## Requirement
Would you please output the lines of the data below from the one containing "Pythia 6.428 376, Feb: 6.4 -> 8" to the end, exactly and with nothing added?

## Data listing
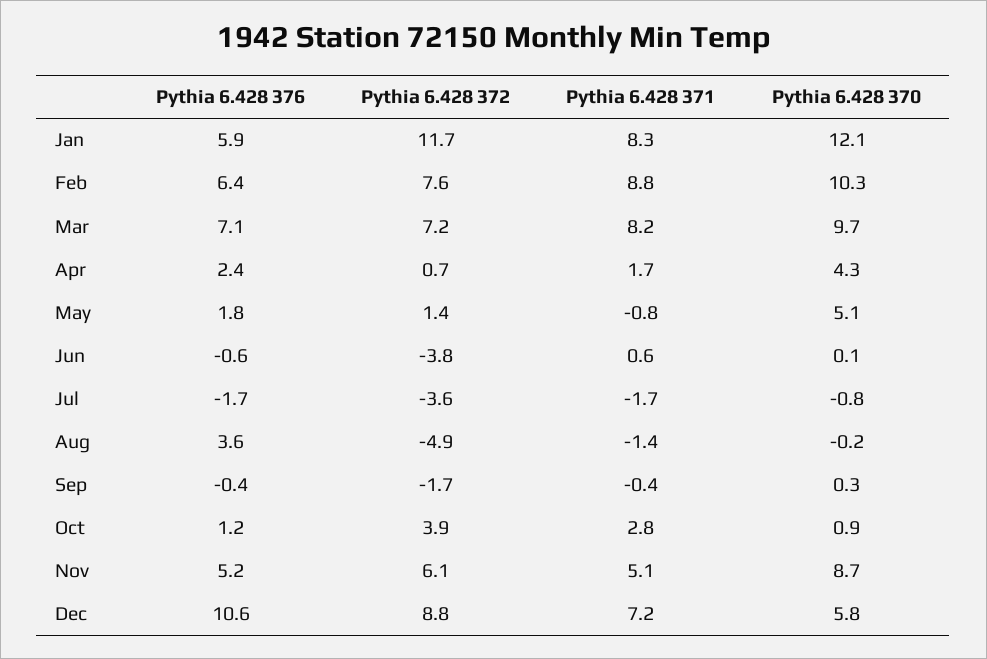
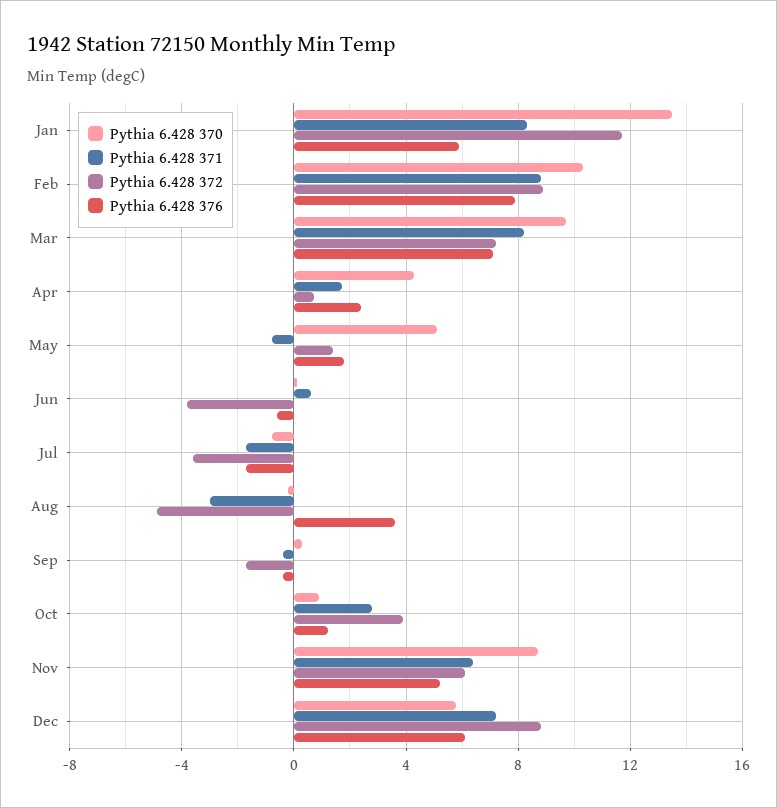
Pythia 6.428 370, Jan: 12.1 -> 13.5
Pythia 6.428 376, Feb: 6.4 -> 8
Pythia 6.428 372, Feb: 7.6 -> 9
Pythia 6.428 371, Aug: -1.4 -> -3
Pythia 6.428 371, Nov: 5.1 -> 6.5
Pythia 6.428 376, Dec: 10.6 -> 6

## Exercise result
Pythia 6.428 376, Feb: 6.4 -> 8
Pythia 6.428 372, Feb: 7.6 -> 9
Pythia 6.428 371, Aug: -1.4 -> -3
Pythia 6.428 371, Nov: 5.1 -> 6.5
Pythia 6.428 376, Dec: 10.6 -> 6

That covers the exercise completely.